Highlighting the cases of Dano and Alimanovic, which both have an important bearing on in-work benefits for EU citizens.
Austerity is making EU Member States more restrictive about the right of residence and access to benefits that they give to EU citizens living in other EU Member States. Consequently, the Court is now hearing a string of cases on these rights.
First, in autumn 2014, the Court of Justice decided in the Dano case that EU citizens, who want to take up residence in another Member State, and who are not workers or job seekers, cannot use the Citizens Rights Directive to secure the right of access to the social benefits system of the host Member State; they can be excluded both from residence and the right to equal treatment regarding access to social security.
On 15 September 2015, the Court further clarified in the Alimanovic case its position on EU job seekers. According to the Court, job seekers who are EU citizens may lose their right of residence and access to benefits in the host Member State if they become unemployed and their unemployment runs for longer than six months.

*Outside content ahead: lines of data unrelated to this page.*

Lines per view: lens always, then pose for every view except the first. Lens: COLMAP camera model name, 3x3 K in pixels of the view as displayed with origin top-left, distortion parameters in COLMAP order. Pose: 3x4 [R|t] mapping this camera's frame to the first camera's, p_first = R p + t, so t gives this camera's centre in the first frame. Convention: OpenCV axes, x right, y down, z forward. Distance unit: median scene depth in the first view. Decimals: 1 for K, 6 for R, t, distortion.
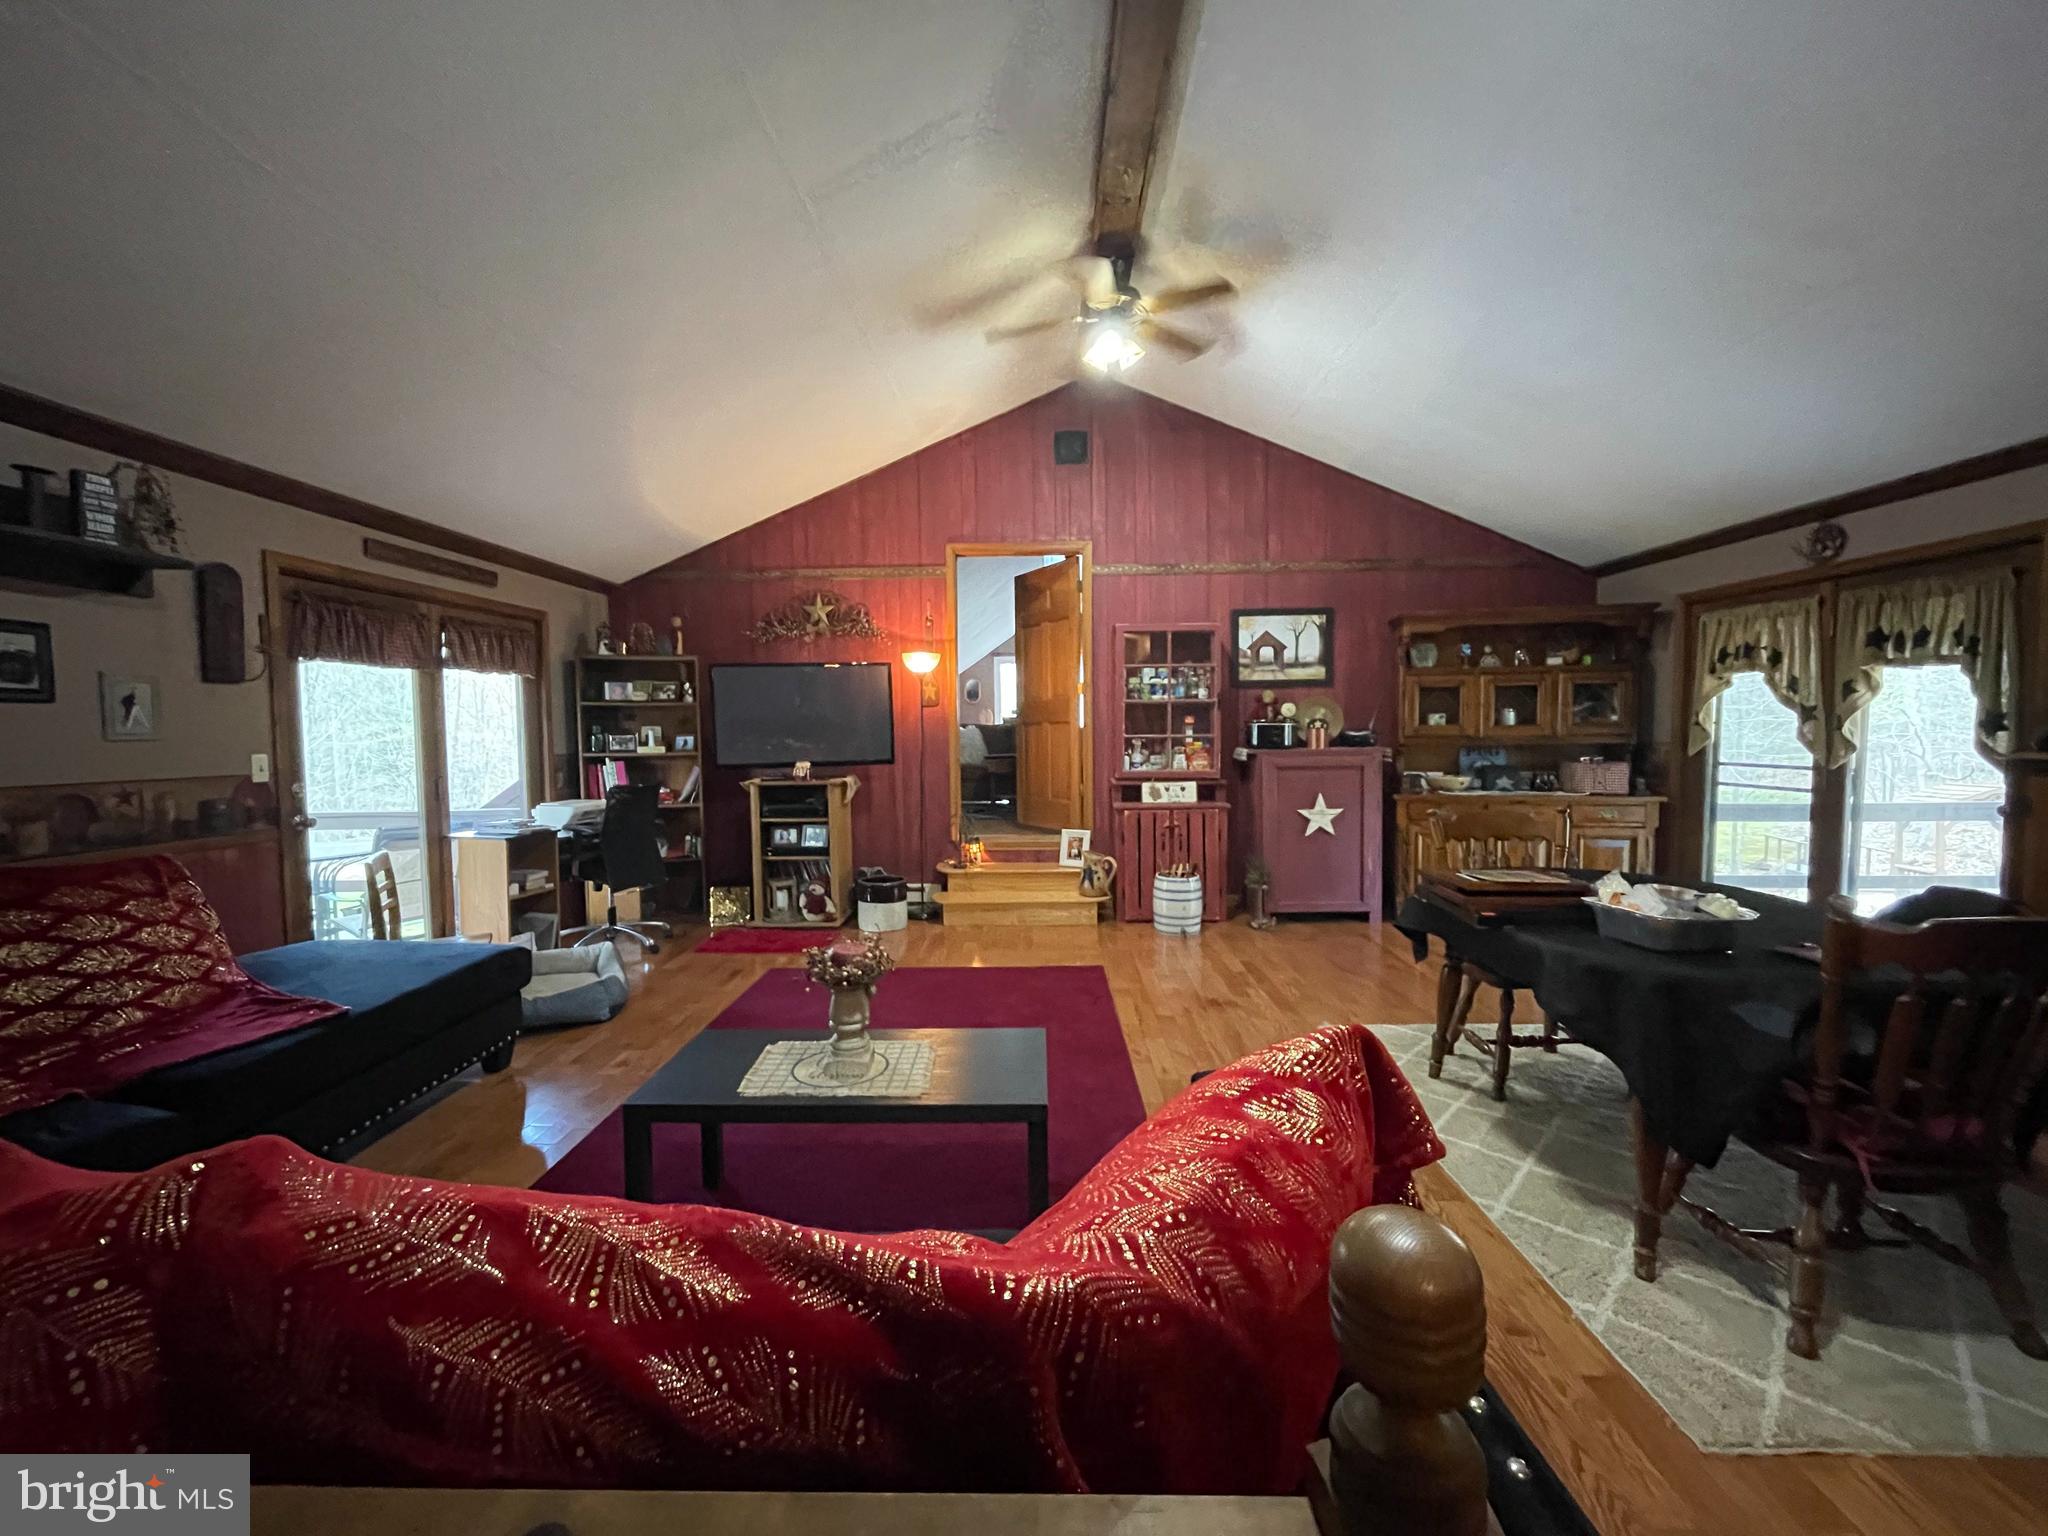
lens RADIAL K [[830.8, 0, 1018.2], [0, 830.8, 770.3], [0, 0, 1]] dist [-0.002274, 0.000431]
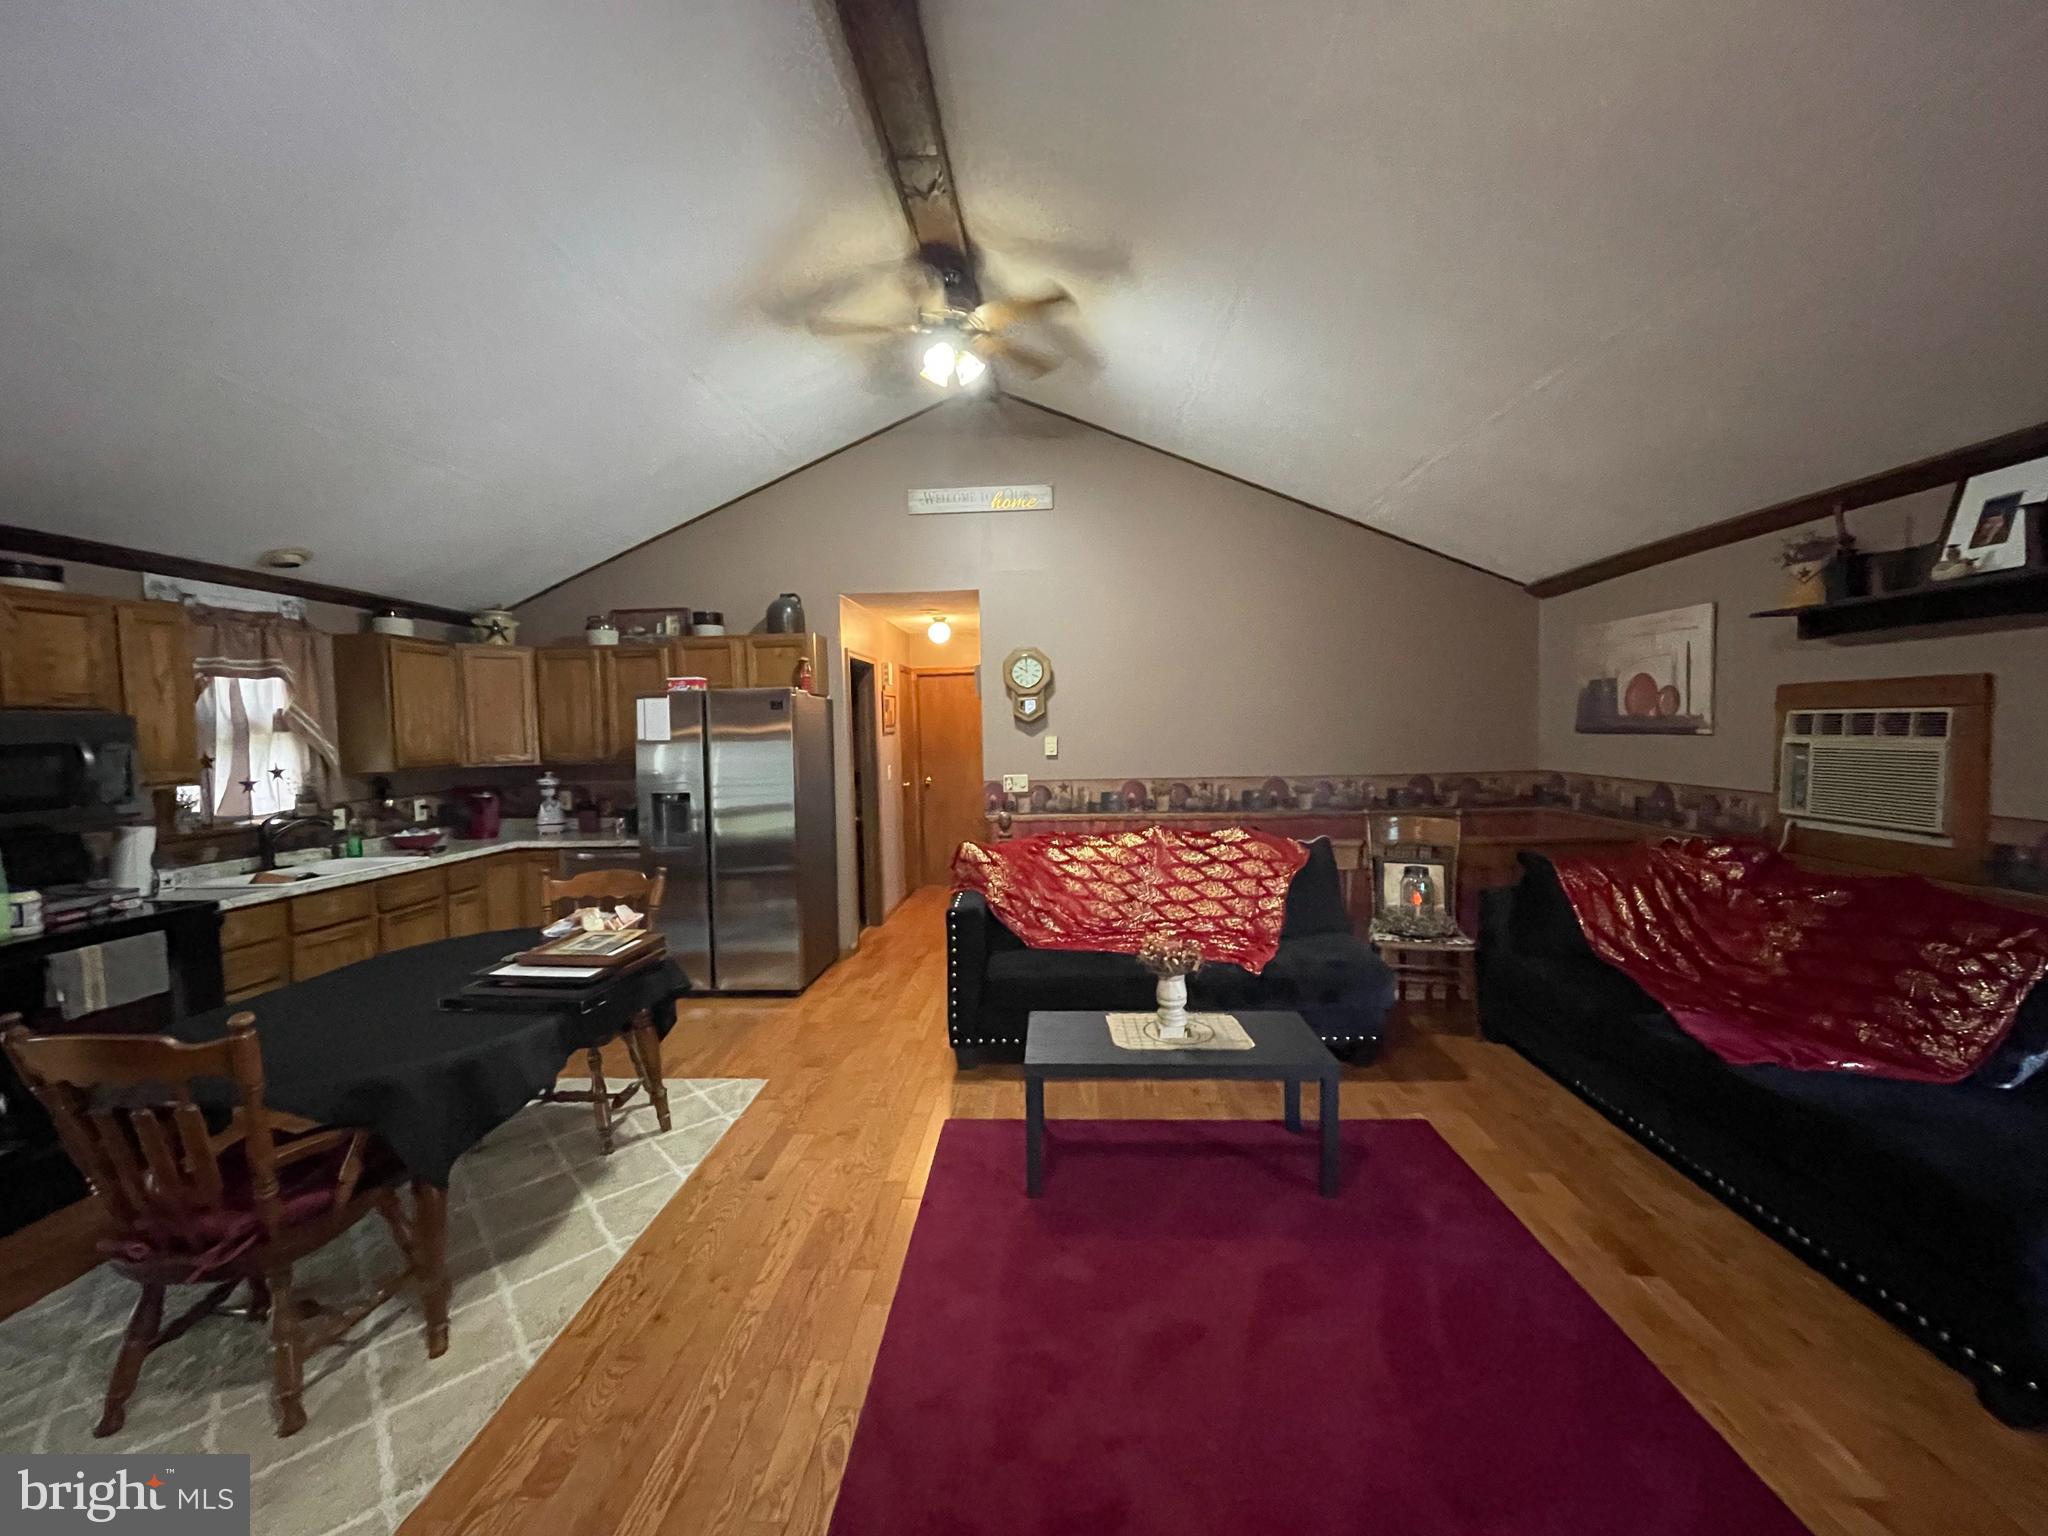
lens RADIAL K [[830.8, 0, 1018.9], [0, 830.8, 764.8], [0, 0, 1]] dist [-0.002274, 0.000431]
pose [[-0.999168, 0.031613, 0.025776, -0.000797], [0.034025, 0.994483, 0.099227, -0.119195], [-0.022497, 0.100022, -0.994731, 1.244371]]
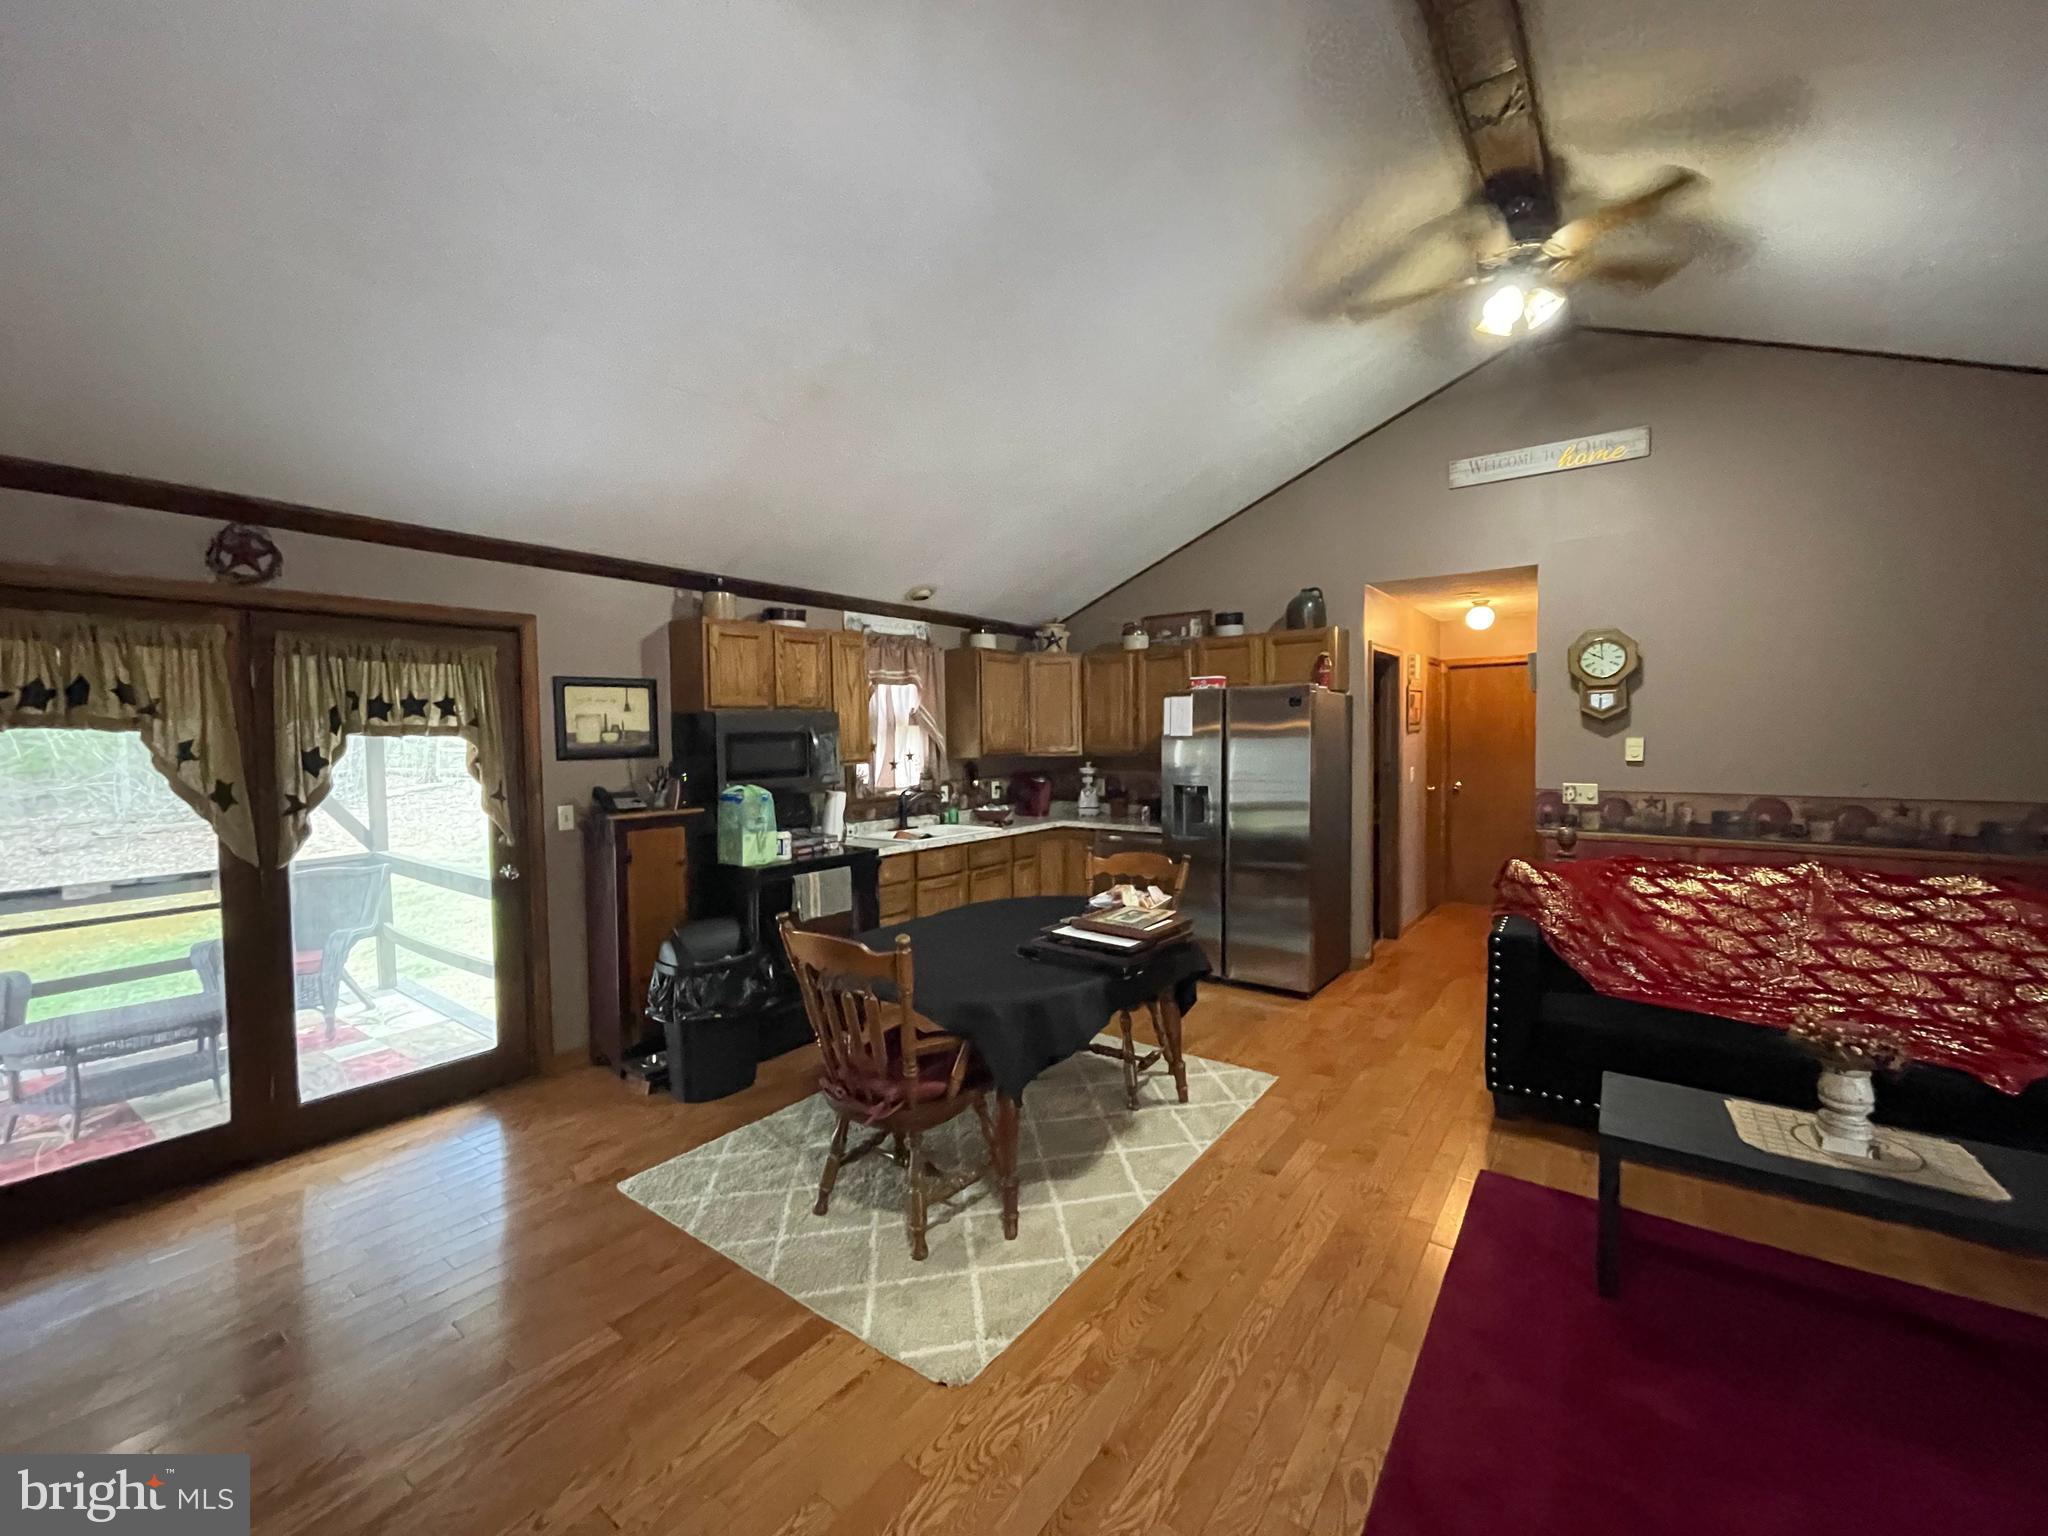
lens RADIAL K [[830.8, 0, 1020.4], [0, 830.8, 764.8], [0, 0, 1]] dist [-0.002274, 0.000431]
pose [[-0.820668, -0.001693, 0.571403, 0.021077], [0.051328, 0.995735, 0.076669, -0.119479], [-0.569095, 0.092248, -0.817081, 1.251609]]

The Court states in its reasoning that the Citizens’ Rights Directive is very clear about the position of job seekers; an EU citizen who has previously been employed in a Member State is under the Directive entitled to benefits for only 6 months. The Member States can therefore limit the access to benefits after this period.
The Court highlighted as the secondary reason for its judgment that EU citizens cannot be a burden to the social security systems of the host Member State. It should be noted that the Alimanovic family had not stayed in the host Member State, Germany, long enough to attain permanent residence. It remains to be seen whether the case will be the same for those EU citizens who have lived and contributed to the host Member State’s social security system for five years.
On this note, on 6 October 2015 the Advocate General Cruz-Villalon gave his opinion on the Commission infringement proceedings against the UK on child allowances for children of EU workers where those EU workers are not resident in the UK. The Advocate General advised the Court to dismiss the proceedings and urged the Court to recognise that child allowances are part of the social security system that Member States can restrict to its own residents.
Cruz-Villalon also emphasised that even though this may be indirect discrimination, this is justified by the necessity of protecting the host Member State’s public finances, which is recognised in the Citizens’ rights framework as a valid reason for limiting social security benefits to the host Member States’ own citizens.